The Jogo Game framework splits the game development into some domains. It aims to allow the maximum code reuse possible while making it very easy to write both simple and complex games.
The main domains in Jogo are:
- Application
-
The application domain handles general flow for major states such as "in game", "paused", "main menu".
The idea is that no actual game logic should be represented in the Application domain, so the only events handled here are the "major state change", which are reserved to the SDL_NUMEVENTS - 1 type.
All SDL events (except "major state change") are routed to the currently active controller.
- Controller
-
The controller domain represents the game layout, still in a broad sense. The controller is only responsible to initialize and connect all the component managers, not implement the specific logic. It implements the multi-threading support by initializing each component manager in a specific thread and by joinning all his threads when inactivated and destroying all the threads when it is destroyed.
- Component Manager
-
The component manager implements each dimension of the game, common managers should be: "Model", "View::Screen", "View::Audio", "KeyBindings". The component manager is the registry for active components and is also the owner of that thread's queue, firing events when objects are initialized and destroyed as well as routing events to the individual components. It also defines the connections between components be them from this same manager or with other managers.
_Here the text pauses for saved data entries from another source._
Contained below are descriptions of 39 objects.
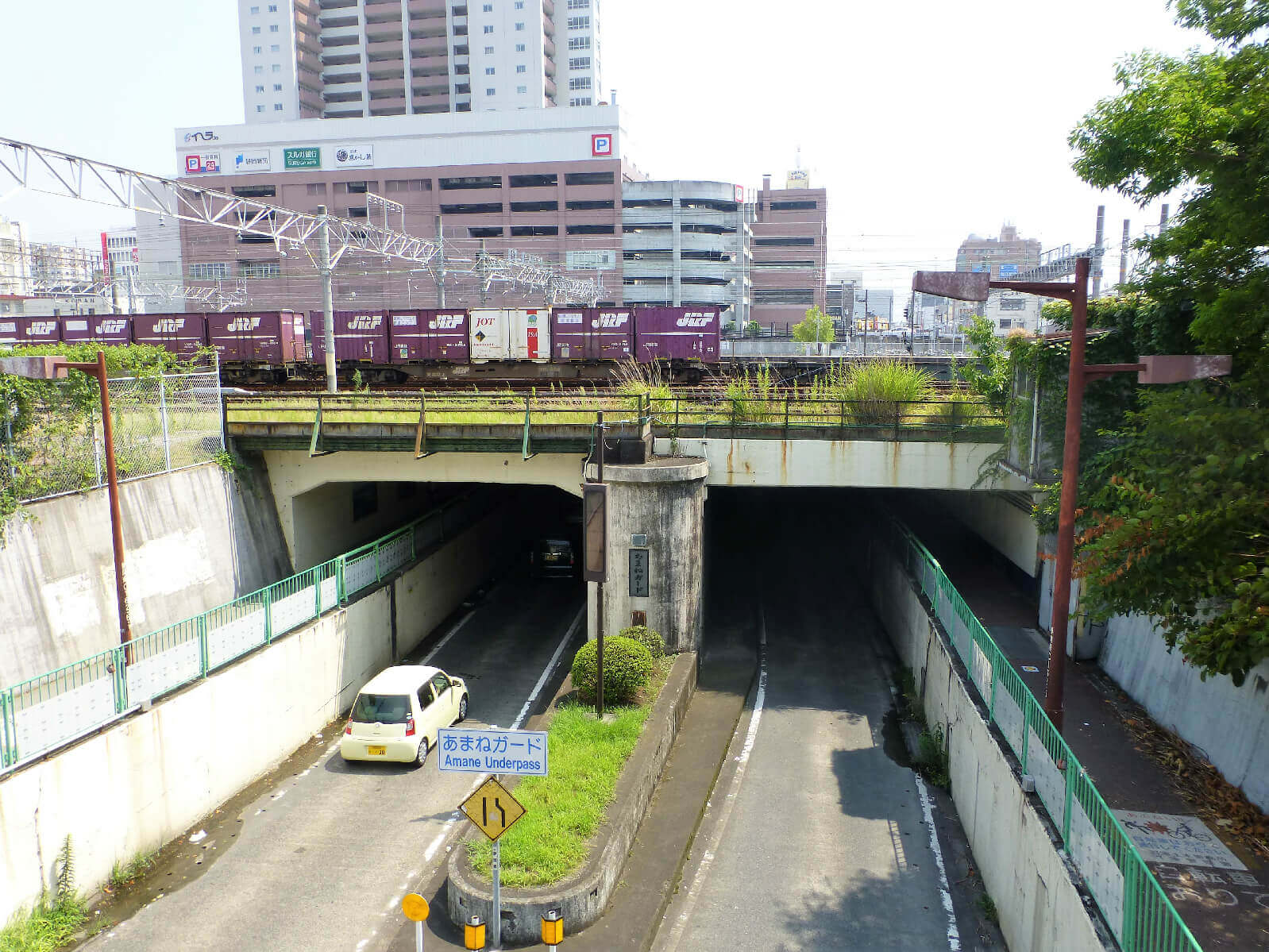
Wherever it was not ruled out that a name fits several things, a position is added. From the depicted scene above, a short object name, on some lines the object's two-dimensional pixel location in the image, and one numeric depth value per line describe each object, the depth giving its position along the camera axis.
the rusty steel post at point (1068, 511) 8.36
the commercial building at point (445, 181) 83.69
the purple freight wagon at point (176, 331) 34.31
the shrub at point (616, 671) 12.95
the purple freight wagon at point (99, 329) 36.00
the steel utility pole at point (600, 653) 11.66
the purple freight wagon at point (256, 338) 33.38
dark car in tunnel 23.66
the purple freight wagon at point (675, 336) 33.34
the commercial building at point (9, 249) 90.76
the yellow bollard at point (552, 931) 7.07
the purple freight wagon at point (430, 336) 33.47
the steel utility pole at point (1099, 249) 26.52
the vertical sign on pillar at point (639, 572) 15.88
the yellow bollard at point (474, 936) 7.43
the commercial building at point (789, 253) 98.69
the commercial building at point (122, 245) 153.38
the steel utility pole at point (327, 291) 21.52
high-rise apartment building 101.19
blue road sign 7.93
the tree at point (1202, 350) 7.32
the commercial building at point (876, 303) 104.31
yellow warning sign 7.64
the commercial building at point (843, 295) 89.19
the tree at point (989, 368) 17.52
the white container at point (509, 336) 33.44
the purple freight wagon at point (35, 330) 37.22
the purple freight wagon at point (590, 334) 33.16
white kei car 13.11
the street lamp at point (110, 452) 11.20
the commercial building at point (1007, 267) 83.75
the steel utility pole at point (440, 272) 32.50
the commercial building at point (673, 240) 84.81
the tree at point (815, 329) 63.27
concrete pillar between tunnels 15.73
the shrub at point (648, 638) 15.05
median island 8.59
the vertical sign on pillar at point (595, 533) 11.85
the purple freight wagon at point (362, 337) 34.12
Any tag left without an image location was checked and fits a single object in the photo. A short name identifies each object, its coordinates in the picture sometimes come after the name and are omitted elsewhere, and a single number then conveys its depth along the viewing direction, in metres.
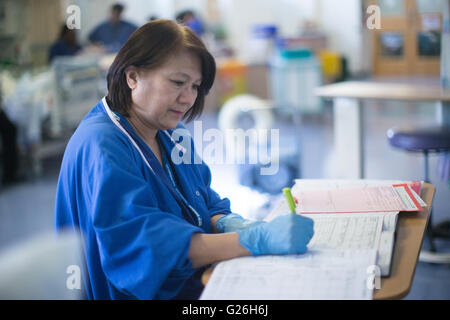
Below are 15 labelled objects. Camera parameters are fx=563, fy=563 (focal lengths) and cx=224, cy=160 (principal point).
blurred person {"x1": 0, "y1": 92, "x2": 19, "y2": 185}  4.30
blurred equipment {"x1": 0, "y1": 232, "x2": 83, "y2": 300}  0.72
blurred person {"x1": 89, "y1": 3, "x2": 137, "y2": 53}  5.30
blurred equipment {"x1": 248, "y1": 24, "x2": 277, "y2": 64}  6.72
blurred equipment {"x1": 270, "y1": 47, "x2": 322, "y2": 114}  5.96
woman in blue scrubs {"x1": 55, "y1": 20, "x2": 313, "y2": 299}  1.04
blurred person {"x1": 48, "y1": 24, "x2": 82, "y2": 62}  5.27
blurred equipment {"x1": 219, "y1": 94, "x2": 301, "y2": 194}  3.40
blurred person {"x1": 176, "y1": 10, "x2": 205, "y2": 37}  5.90
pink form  1.25
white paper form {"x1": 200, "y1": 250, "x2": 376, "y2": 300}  0.90
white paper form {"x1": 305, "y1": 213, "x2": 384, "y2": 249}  1.07
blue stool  2.64
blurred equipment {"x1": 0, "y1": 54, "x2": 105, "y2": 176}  4.42
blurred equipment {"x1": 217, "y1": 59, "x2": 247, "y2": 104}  6.54
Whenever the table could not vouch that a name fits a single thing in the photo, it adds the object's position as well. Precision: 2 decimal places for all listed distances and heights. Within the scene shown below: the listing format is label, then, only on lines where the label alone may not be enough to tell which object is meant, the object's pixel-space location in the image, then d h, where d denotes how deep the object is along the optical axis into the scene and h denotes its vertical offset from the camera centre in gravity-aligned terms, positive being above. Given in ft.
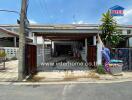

The component manager also implements the logic for the specific loop for that manager. A "Model" manager would probably implement a time-oriented loop, while a "View::Screen" manager would only respond to events in a way that if no change happens to the model objects, there is no need to redraw the screen, while calling the "render" methods and the "update_rects" or "flip" on the surface.
- Component
-
The component implements the actual logic, be it a model or a view. It usually implements the observer pattern to react to other components. If a game has a moving ball, it will probably have a "MovingBall" model component that fires events to a "Sprite" view component.
The game application needs to extend "Jogo", the Jogo framework uses Class::XSAccessor for speed, and it might be a good idea to use that in your game as well.
The role of the application is managing the major game states, that way, the actual application needs to declare its state flow. This is done via a hash of hashes returned by the "state_map" routine.
Since the state_map structure is static through the entire game, it might be a good idea to return it with:
use constant state_map => { ... }
Since it will then declare a routine that returns the same hashref all the time. Constants work as methods as well, so this is no different then actually implementing a subroutine.
In the first level of the hash, the keys represent each of the game states. There are two special game states "start" and "end". The game will automatically transition to the start state at the beggining, and will exit the run loop in the "end" state. So it is required to declare a "start" state and it is useless to declare an "end" state.
The second level of the hash has the following keys:
- controller
-
This describes the name of the controller class to be used in this state. By default, the name will be composed as the name of the current class concatenated with '::Controller::' as prefix to that name, meaning that if you declare "Intro" as a controller in your "Test" application, it will look for "Test::Controller::Intro". If the name starts with a "+", it will be used as a fully qualified class name instead.
- transitions
-
This describes the transitions available in this state, meaning to which states the game can go from this state. The transitions is a hash whose keys represent the transition names. The value of that hash can be either a string representing the next state or a coderef to be called when that transition is requested.
The application initialization process happens in a few steps. When you first instantiates it it does no proper initialization. The idea is that you should be able to do custom processing after you have the game object.
Once you're ready, you can call "setup", which is composed of the following steps:
- setup_controllers
-
This method will evaluate if the defined controllers can be loaded and do any require calls.
- setup_settings
-
Any configuration is processed at this point.
- setup_main_surface
-
This is where the actual screen is initialized.
Once the setup is completed, you can call "run", which will transition the game to the "start" state and start the SDL loop.
The Jogo framework is designed to work multi-threaded, that way, the main loop won't have any time-oriented interruptions, the only thing that will generate new iterations in the main loop is SDL events.
The only event that is handled by the main loop is the Jogo::EVENT_MAJOR_STATE_CHANGE type of event, which is reserved as SDL_NUMEVENTS - 1 (the last SDL user event type). Every other event is directly delegated to the currently active controller.
In order to request a major state change, you can use the request_transition method in the actual application, which will enqueue a new SDL event asking for that transition. The idea of inserting that event in the regular SDL queue is to offer fair support for multi-threading. So any thread can request a major state change.
When the transition is declared as a code ref, the framework won't do any change at all, it will just invoke that code. So the code should do the transition itself. There are two attributes of the application that are relevant here, one is "state", which stores the current state name and "active" which stores the currently active controller.
There is a helper method called "transit_to" which will look for the name of the target state, gather and resolve the name of the controller and initialize it, using any additional argument in the "new" call. It then sets the name of the state and the active controller.
There is no strong type checking in the application, so the only requirement made by the application is that the controller support "new", "activate", "handle_event" and "deactivate". When the game transits to a new state it will call "new" on the controller of the target state, call "deactivate" in the controller being decomissioned and "activate" in the new controller object, it will also call "handle_event" for all SDL events (except major state changes).